Students at the University of Exeter have been left feeling like muggles after Harry Potter author J. K. Rowling scotched a long-standing rumour that a pub in the city inspired a location in the novels. The author is an Exeter alumna – having achieved a 2:2 in French with Greek and German – which fuelled speculation that The Old Fire House had served as the inspiration for wizarding pub The Leaky Cauldron. However, after the pub was sold for a figure believed to be between £3 million and £4 million, Ms Rowling took to social media to dismiss the link, Plymouth newspaper The Herald reported on 17 January. “If you want real fantasy, go to an estate agent,” she tweeted. “Never visited this pub in my life.” With a price tag like that, let’s hope that the buyers weren’t relying on trading on the Potter link to recoup their outlay.
“Universities luring millennials to communism, leading don warns”, thundered The Times on 17 January. While the story didn’t quite back up the headline, the don in question was Orlando Figes, professor of history at Birkbeck, University of London, and the cause for concern was a poll that found that 24 per cent of 18- to 24-year-olds viewed big business as a serious danger to the world, compared with 9 per cent who were worried about communism. What Professor Figes did say was that the drive for balance and moral relativism in universities and textbooks risked minimising Stalin’s crimes. “That sort of moral equivalence is unhelpful, because even the ‘good’ things [Stalin] did were done with such rates of murder and destruction that they can’t be counted as good,” Professor Figes said. Writing in the New Statesman, Stephen Bush questioned how helpful it was to poll young people about their views on communism. “It’s a lot like asking young people which is a bigger threat: a mugger or a sabretooth tiger. Sabretooth tigers are extinct so quite clearly the correct answer is ‘the mugger’,” he wrote.
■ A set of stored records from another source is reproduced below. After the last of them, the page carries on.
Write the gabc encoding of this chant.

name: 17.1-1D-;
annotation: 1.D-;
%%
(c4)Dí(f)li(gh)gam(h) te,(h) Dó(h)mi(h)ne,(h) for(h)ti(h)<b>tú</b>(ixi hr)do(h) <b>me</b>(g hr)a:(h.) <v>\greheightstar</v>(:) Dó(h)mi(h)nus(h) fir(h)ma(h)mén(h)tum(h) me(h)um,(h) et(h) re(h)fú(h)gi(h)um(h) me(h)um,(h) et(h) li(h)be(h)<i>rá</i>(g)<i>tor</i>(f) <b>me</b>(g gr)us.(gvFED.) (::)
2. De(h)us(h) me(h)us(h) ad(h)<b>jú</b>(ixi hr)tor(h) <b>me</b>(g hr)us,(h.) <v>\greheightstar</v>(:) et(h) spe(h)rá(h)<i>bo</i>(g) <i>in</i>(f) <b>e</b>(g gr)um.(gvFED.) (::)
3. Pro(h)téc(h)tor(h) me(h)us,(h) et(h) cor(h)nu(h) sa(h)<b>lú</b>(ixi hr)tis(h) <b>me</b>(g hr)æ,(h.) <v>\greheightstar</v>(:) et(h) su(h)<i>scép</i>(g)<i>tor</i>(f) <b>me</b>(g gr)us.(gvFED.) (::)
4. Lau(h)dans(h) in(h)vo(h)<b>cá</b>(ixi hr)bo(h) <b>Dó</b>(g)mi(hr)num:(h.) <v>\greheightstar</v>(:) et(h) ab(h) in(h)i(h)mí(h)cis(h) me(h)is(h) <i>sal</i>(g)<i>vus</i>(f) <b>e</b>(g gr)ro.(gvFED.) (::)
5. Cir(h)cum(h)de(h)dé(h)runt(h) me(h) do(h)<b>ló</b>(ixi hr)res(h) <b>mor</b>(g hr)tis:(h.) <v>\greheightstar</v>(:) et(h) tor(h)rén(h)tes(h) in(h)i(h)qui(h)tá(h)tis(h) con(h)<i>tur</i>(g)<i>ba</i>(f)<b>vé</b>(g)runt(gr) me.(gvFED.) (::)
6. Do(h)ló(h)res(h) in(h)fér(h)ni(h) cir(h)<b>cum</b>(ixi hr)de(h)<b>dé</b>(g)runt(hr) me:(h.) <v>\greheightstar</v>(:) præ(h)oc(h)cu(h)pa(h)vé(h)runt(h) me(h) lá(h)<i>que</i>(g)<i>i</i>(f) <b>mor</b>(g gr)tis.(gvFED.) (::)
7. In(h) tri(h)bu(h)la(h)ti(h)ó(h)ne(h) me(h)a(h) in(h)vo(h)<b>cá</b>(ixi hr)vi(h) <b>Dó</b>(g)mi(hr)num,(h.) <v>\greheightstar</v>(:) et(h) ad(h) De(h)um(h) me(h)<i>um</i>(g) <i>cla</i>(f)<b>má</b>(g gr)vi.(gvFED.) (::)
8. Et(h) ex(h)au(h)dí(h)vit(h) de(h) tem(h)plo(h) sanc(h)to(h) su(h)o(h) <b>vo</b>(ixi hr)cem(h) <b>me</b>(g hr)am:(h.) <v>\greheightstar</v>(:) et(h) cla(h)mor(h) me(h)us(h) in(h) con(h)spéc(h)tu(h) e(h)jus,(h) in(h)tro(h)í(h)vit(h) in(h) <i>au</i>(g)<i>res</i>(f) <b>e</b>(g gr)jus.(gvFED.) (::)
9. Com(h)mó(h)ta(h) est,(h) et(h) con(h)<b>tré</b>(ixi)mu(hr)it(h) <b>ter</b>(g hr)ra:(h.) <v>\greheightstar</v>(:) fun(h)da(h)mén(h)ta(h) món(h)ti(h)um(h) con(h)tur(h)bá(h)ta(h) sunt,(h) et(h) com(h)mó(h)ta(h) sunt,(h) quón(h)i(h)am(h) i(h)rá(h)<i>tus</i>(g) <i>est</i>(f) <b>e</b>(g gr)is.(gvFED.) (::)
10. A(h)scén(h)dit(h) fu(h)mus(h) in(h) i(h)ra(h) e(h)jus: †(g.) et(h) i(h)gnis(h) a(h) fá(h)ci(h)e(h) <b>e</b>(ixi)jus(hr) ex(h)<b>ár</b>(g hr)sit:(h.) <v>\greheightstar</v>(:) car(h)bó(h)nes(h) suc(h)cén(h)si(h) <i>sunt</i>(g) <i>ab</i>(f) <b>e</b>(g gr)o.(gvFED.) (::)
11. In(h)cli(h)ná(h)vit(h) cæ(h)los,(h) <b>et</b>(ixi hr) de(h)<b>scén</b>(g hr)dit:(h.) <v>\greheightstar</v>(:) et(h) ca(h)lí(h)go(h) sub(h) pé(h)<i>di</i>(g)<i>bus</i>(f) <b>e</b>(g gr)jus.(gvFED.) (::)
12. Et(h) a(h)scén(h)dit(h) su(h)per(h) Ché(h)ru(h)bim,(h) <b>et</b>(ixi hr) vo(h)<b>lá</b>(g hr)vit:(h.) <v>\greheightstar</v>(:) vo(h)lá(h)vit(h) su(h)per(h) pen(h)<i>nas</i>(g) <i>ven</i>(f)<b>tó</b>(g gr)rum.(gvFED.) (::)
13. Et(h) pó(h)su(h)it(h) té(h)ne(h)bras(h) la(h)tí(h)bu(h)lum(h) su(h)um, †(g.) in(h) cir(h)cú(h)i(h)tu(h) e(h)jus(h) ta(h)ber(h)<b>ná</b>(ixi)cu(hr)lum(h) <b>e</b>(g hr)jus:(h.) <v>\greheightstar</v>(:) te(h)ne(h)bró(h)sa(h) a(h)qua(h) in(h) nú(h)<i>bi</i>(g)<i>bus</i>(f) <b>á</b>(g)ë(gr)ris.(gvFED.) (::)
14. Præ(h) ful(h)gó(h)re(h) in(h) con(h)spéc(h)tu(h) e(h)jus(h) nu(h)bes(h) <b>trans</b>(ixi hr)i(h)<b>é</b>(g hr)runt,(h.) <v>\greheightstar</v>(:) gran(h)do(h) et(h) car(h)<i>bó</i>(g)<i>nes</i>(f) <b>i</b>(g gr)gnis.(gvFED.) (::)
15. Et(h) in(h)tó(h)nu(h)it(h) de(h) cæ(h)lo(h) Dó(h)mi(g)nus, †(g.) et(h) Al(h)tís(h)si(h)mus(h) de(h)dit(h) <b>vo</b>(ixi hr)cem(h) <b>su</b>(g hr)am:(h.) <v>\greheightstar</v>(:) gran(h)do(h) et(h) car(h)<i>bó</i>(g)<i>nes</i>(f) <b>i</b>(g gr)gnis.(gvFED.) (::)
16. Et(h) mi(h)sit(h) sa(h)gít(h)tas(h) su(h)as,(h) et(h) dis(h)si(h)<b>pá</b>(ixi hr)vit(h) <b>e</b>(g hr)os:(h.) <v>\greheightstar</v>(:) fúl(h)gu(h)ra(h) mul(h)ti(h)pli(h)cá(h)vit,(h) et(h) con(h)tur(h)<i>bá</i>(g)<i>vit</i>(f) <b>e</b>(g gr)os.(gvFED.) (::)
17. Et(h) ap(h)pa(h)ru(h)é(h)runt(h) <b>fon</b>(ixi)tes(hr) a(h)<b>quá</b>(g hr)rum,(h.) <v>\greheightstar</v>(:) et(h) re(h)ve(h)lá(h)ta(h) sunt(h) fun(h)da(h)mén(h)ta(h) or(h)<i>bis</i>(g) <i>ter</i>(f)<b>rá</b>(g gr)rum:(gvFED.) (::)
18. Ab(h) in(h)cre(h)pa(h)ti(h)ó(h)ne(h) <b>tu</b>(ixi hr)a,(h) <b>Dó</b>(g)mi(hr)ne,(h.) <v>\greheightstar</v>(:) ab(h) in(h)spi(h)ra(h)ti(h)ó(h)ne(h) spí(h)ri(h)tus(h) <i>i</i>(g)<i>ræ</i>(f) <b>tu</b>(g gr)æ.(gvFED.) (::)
By the time they have finished their theses, many doctoral students are glad to see the back of their dissertations. Not so Grace Lindsay, a neuroscience postdoc at Columbia University, who tweeted on 17 January that she had had the text of her thesis printed on a scarf. Online, scholars seemed intrigued rather than horrified by the prospect of having a dissertation as a weight around the neck (albeit a lightweight one) long after they have completed it, retweeting the post about 24,000 times. However, as a mode of scholarly communication, the scarves do have their limitations: Massachusetts-based manufacturer Litographs says that it can squeeze only about 30,000 words on to the garment, so preparing the accessory demands some careful editing.